Tuesday, 12/20/2022 4:04:31 PM

Tuesday, December 20, 2022 4:04:31 PM

Post# of 796433
The GOP AMICI CURIAE BRIEF wants SCOTUS to affirm the 5th circuit ruling in full, which if SCOTUS agrees with would be positive for us.

The only remaining question would then be the remedy. The Fifth Circuit was right to vacate a rule enacted without constitutional funding. “An agency’s funding is the very lifeblood that empowers it to act.” CFPB v. All Am. Check Cashing, Inc., 33 F.4th 218, 241 (5th Cir. 2022) (Jones, J., concurring).
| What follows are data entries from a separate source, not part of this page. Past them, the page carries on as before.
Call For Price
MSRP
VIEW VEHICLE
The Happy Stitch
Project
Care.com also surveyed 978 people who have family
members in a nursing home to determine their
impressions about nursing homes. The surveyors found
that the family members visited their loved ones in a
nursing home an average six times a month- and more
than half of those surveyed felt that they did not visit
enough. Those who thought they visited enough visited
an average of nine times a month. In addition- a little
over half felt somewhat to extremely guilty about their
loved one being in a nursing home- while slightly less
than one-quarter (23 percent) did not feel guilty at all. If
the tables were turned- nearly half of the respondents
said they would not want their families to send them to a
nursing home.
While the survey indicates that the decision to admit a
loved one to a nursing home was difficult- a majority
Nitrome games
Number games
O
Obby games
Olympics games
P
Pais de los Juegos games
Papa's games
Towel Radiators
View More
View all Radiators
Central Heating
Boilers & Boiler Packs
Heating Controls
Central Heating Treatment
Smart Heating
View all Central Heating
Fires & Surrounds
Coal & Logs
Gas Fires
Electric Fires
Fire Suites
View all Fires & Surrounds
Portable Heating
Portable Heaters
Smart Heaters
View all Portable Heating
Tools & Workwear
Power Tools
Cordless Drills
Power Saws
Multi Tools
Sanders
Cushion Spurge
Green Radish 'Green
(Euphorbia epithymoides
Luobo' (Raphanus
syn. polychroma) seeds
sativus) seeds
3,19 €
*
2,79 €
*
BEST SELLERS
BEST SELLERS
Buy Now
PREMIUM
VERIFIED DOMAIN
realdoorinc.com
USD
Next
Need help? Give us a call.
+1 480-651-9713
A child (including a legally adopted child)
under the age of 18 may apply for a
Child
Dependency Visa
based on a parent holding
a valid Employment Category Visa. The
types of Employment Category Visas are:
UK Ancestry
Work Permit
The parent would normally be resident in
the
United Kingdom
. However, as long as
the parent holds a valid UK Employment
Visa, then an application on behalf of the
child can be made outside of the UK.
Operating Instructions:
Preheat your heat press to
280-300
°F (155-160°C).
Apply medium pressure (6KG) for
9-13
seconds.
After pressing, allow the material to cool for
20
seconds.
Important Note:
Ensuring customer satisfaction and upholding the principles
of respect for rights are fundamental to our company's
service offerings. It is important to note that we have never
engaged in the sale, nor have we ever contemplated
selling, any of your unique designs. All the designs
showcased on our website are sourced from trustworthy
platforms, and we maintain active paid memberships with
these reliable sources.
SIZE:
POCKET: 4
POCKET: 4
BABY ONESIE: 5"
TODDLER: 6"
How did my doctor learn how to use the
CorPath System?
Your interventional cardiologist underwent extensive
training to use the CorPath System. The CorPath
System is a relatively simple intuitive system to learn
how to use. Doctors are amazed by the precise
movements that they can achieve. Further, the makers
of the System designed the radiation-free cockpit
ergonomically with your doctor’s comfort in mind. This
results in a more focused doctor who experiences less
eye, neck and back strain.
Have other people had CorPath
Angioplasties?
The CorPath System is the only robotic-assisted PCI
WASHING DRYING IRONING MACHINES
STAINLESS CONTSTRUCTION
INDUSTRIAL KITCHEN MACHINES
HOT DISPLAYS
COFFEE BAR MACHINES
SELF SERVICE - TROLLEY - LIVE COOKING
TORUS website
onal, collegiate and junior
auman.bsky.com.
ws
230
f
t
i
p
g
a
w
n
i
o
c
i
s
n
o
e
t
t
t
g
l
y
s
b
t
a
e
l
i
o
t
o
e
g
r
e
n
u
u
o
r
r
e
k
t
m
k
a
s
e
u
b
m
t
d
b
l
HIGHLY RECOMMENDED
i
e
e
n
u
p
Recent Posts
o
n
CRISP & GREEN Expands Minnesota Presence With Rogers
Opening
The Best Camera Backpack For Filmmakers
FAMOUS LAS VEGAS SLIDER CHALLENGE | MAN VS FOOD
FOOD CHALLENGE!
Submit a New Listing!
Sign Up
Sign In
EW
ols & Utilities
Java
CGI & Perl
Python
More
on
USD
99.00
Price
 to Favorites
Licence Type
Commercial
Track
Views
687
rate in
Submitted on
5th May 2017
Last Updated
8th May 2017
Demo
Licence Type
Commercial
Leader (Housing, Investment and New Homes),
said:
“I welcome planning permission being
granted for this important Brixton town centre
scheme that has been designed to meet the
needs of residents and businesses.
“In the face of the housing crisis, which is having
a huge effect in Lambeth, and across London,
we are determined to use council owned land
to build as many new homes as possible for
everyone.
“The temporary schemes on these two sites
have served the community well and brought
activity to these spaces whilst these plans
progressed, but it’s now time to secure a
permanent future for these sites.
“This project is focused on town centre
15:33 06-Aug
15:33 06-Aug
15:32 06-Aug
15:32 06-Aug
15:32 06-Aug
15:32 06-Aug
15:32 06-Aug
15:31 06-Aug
And the Bureau does not convincingly explain how severing some provision of Section 5497 could provide it with the “proper appropriation” that is “a precondition to every exercise of executive authority by an administrative agency.” Id. at 242. So the court appropriately vacated the rule before it. No money, no power.

The Fifth Circuit was right in every regard. The Court should grant the Petition and confirm the Fifth Circuit’s reasoning. Otherwise, uncertainty will lurk in the financial markets—and States could well be left standing on the sidelines with little power to do anything but watch the chaos unfold.


It would mean that every challenged action while an agency violated the appropriations clause would be vacated. In the Collins FHFA case, this would be the NWS. Also in both the Collins en banc and SCOTUS rulings, the majority had an extremely difficult time trying to distinguish FHFA from CFPB, SCOTUS even cited that both don't receive funding from the normal appropriations procedure. So as long as SCOTUS affirms the 5th circuits CFPB ruling + remedy, and 5th circuit finds no reason to distinguish FHFA from CFPB in re: approprations, this has the potential to be a huge win for shareholders.

SCOTUS may "inadvertently" grant us a win by affirming the 5th circuit ruling.